In the year leading up to our return to the United Kingdom, I conducted extensive research on the Ragdoll breed and concluded that they would be ideal for our family, particularly our young daughter, Lottie.
“We were overjoyed when we eventually got our hands on Figaro, a male seal-point. In the following weeks, we maintained frequent contact with the breeder and determined that we would also like to adopt Figaro’s blue-point brother, Midge – so we returned to Linda to pick up addition number two!
Their relationship developed quickly, and we can’t imagine our lives without them. They are unquestionably the lords of the manor now. “Our Ragdolls are now almost a year old and, as a result, they are full of mischievous antics.
Having only one Ragdoll was always on my wish list, but it turns out that Ragdolls are social creatures, and having two boys was unquestionably the best decision for us. Lottie, our four-year-old daughter, adores our sons, as do we.
Despite their small size, they are the most peaceful, friendly, and intelligent breed I have ever encountered. During fetch, Figaro will bring his toy back to you, where he will drop it at your feet so that you can throw it again;
Midge is capable of placing his paws on the drawer containing treats, leaning back and pulling the drawer open, which has resulted in us returning home to find them tucking into their treats!
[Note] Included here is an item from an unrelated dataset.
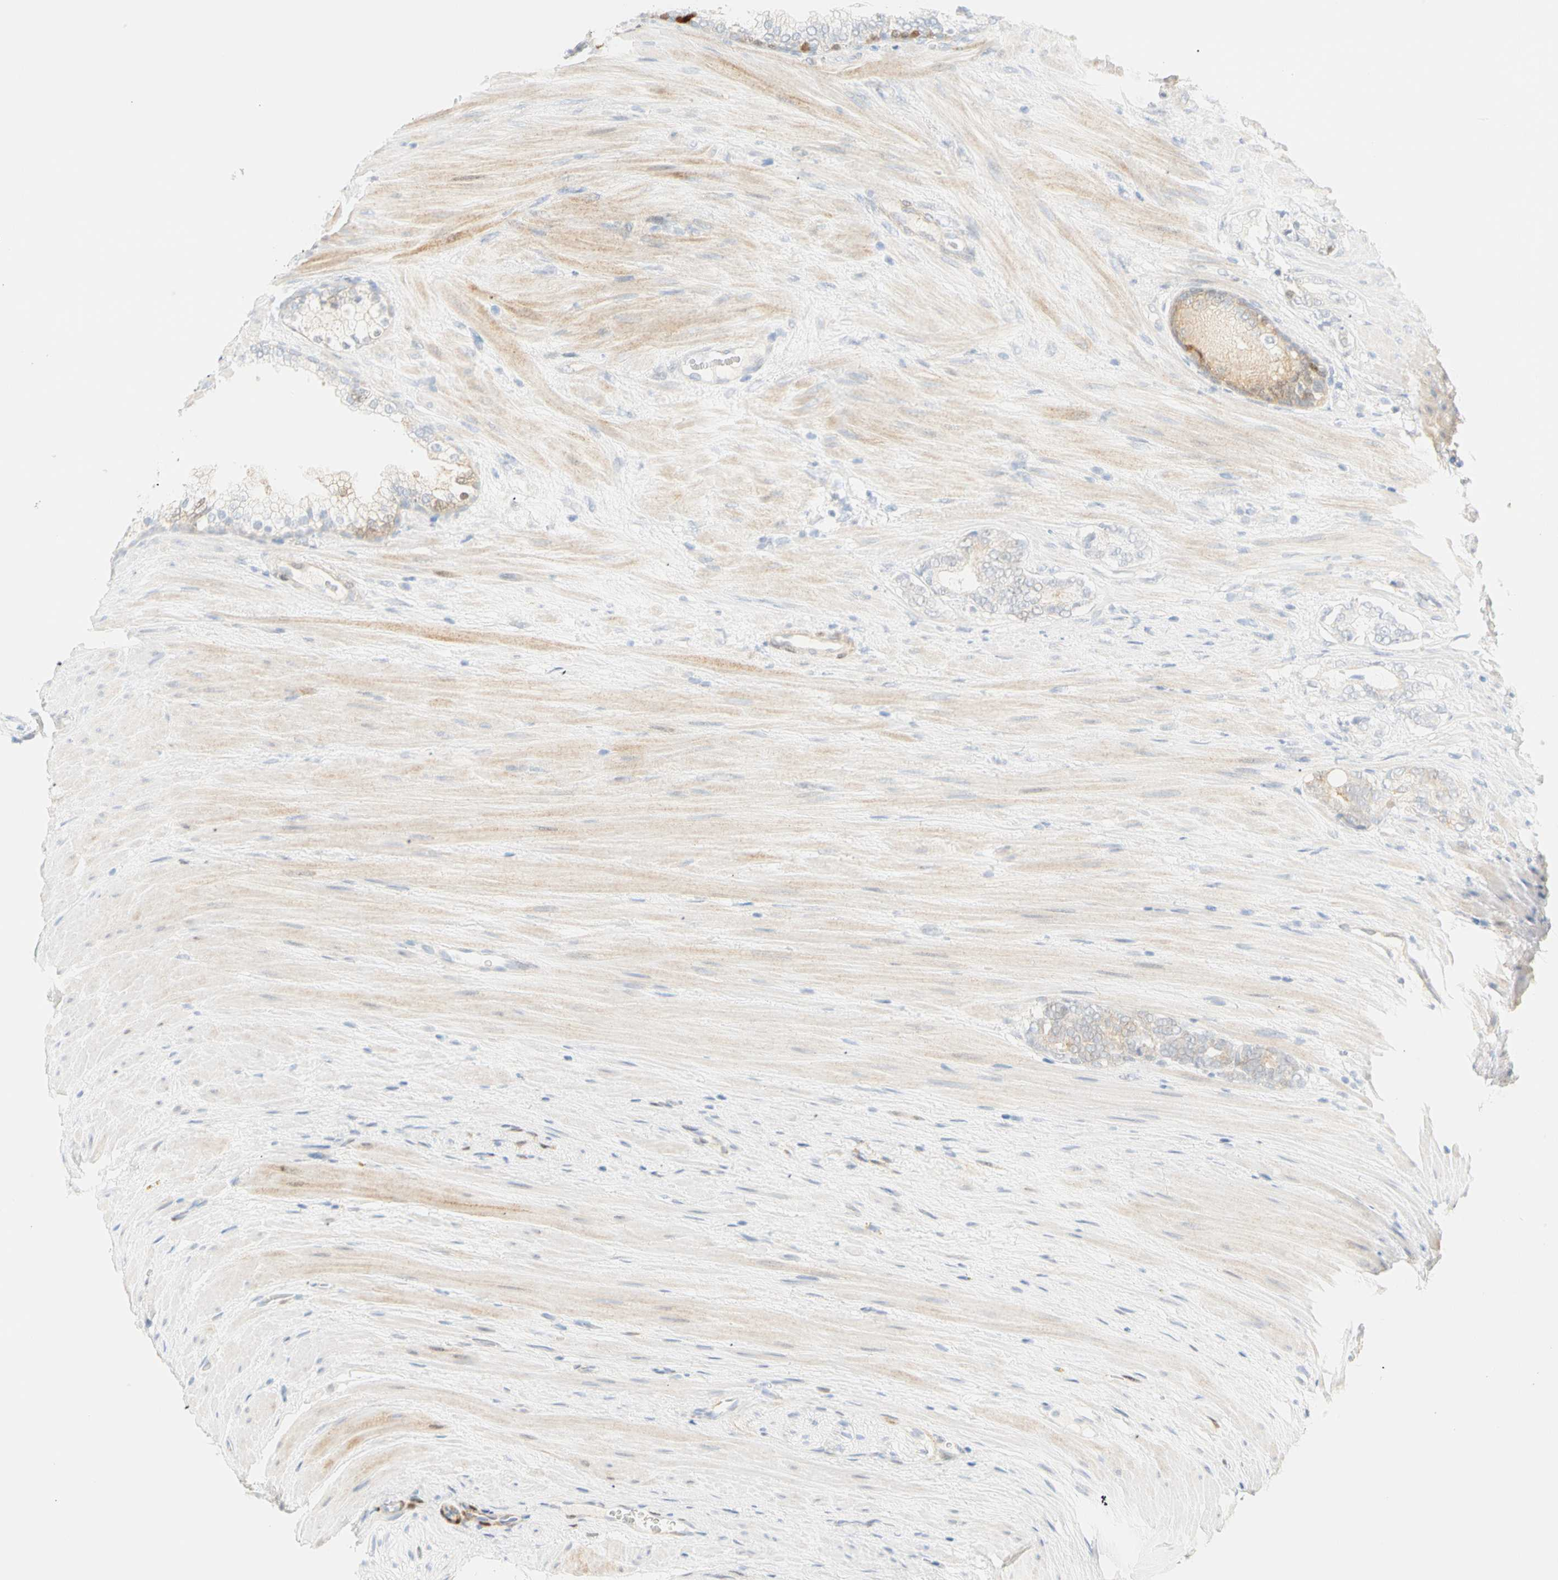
{"staining": {"intensity": "negative", "quantity": "none", "location": "none"}, "tissue": "prostate cancer", "cell_type": "Tumor cells", "image_type": "cancer", "snomed": [{"axis": "morphology", "description": "Adenocarcinoma, Low grade"}, {"axis": "topography", "description": "Prostate"}], "caption": "Immunohistochemistry (IHC) histopathology image of prostate adenocarcinoma (low-grade) stained for a protein (brown), which displays no staining in tumor cells.", "gene": "SELENBP1", "patient": {"sex": "male", "age": 58}}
“They are the ideal companions and the perfect addition to our family. Our boys are the best friends of Lottie: wherever she is, they are with her, whether she is coloring, reading stories, playing doctors and vets, or playing hide and seek or chase!
They are Lottie’s best friends! I don’t recall ever seeing a cat with such human-like characteristics before. “Ragdolls have completely won me over, and I would never consider owning another breed.
The breed is the most strikingly beautiful and genuinely affectionate of any I have come across, and I have recommended them to many cat-lover friends. I would recommend that if you are out of the house a lot, you should consider getting a pair of Ragdolls: double the affection!
They are the most wonderful companions anyone could ever hope to have, and yes, they do moult; however, a good brush once or twice a week and a pair of good-quality nail clippers will take care of that. If you want to get a Ragdoll, go ahead and do so. it would be the best decision you have ever made!”
- Cat Family: Yes.
- Breed number: Rag.
- Life expectancy: 14 to 15 years on average.
- Temperament: Ragdoll cats are affectionate, sensitive, intelligent, and devoted.
- Males weighs: 6.8kg to 9kg.
- Females weighs: 4.5kg to 6.8kg.
- Availability: Easy
- Colours: Colourpoint, mitted, and bi-colour coat patterns, with colours such as seal, blue, red, cream, chocolate, lilac, tortie, and tabby.